- The problem: Write all entries out exactly, images excluded.

- Records shown:
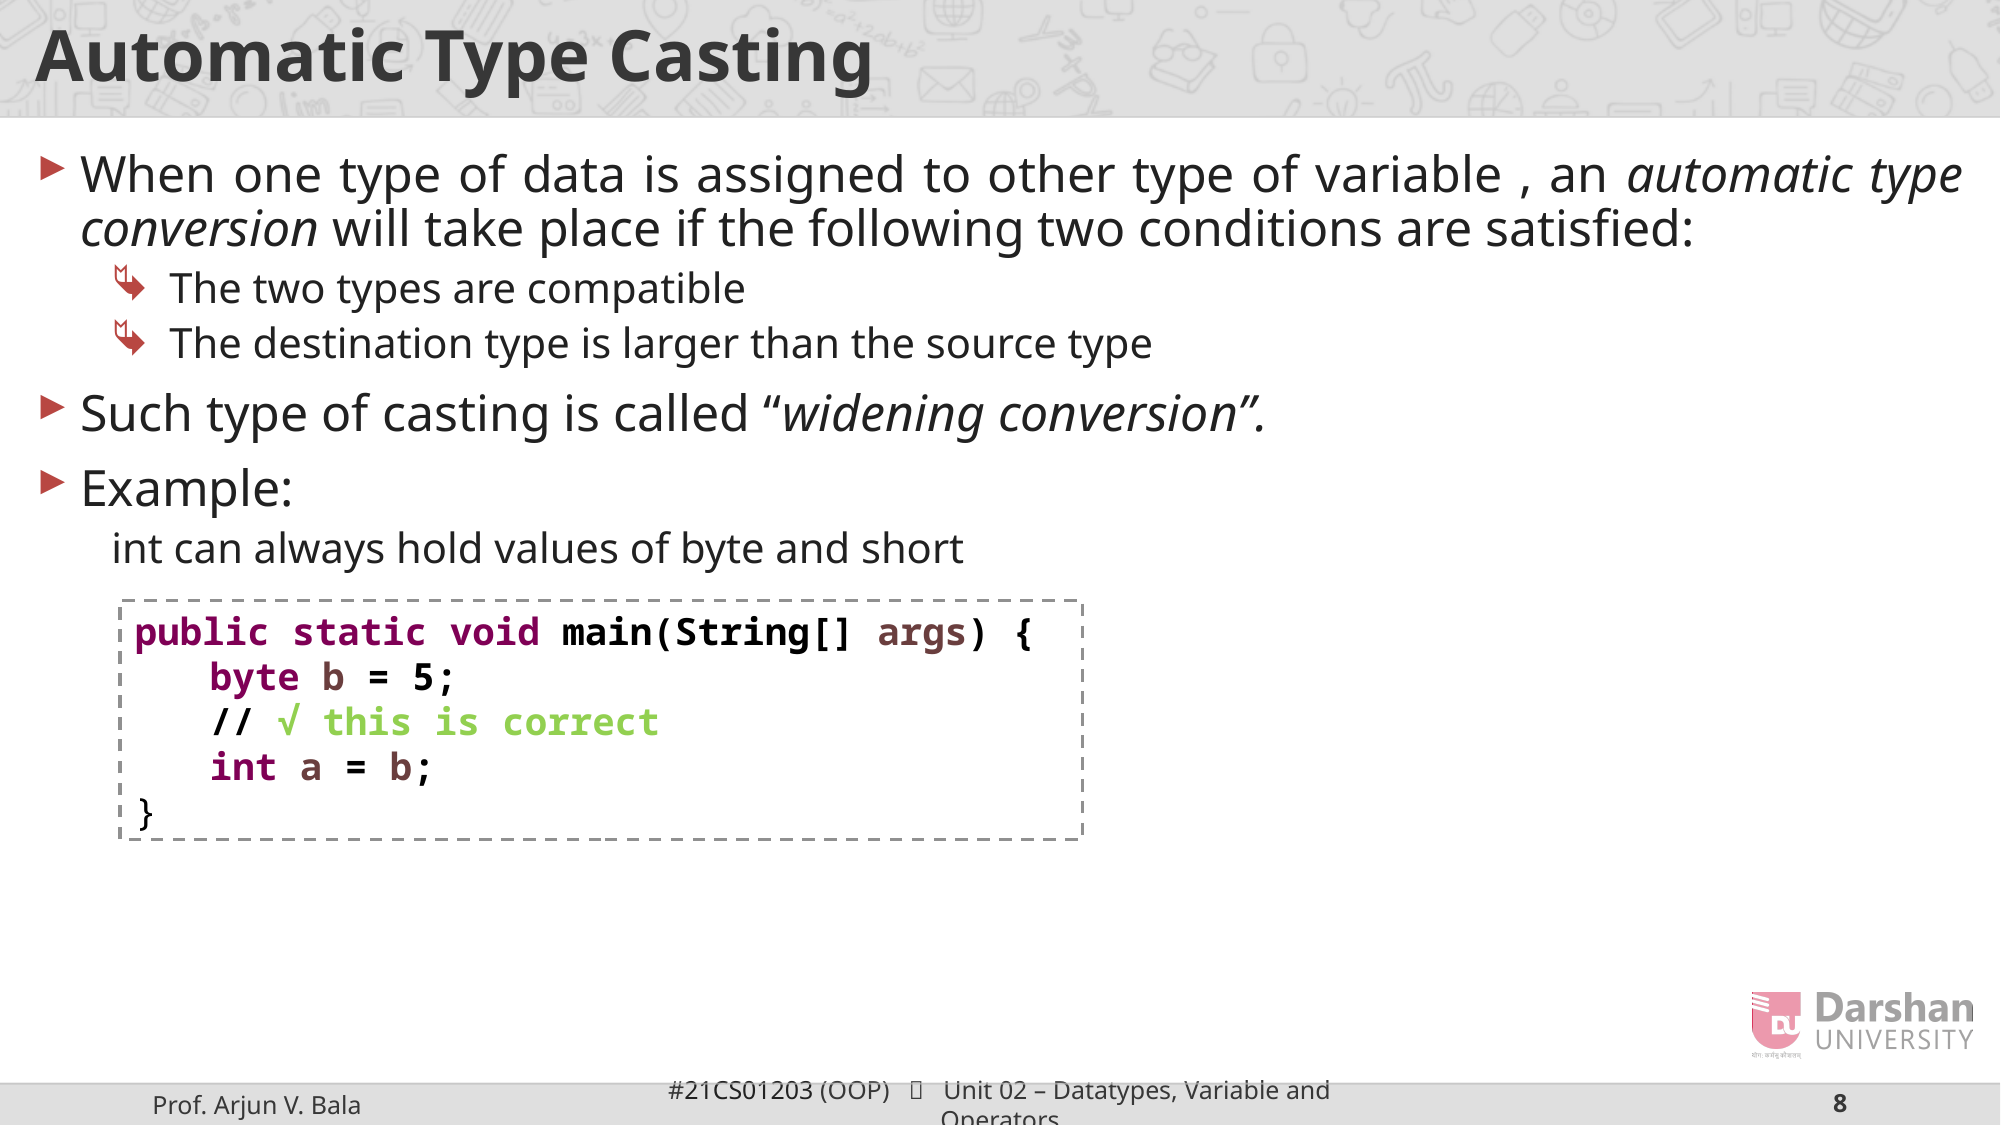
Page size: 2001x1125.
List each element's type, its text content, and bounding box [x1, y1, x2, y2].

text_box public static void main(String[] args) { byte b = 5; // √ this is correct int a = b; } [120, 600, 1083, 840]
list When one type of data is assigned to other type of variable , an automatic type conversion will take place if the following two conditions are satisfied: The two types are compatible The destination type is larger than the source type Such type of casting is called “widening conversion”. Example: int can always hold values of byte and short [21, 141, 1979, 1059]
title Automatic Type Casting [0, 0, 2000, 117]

- Answer section:
Page size: 2001x1125.
List each element's type, its text content, and bounding box [x1, y1, x2, y2].

text_box public static void main(String[] args) { byte b = 5; // √ this is correct int a = b; } [120, 600, 1083, 840]
list When one type of data is assigned to other type of variable , an automatic type conversion will take place if the following two conditions are satisfied: The two types are compatible The destination type is larger than the source type Such type of casting is called “widening conversion”. Example: int can always hold values of byte and short [21, 141, 1979, 1059]
title Automatic Type Casting [0, 0, 2000, 117]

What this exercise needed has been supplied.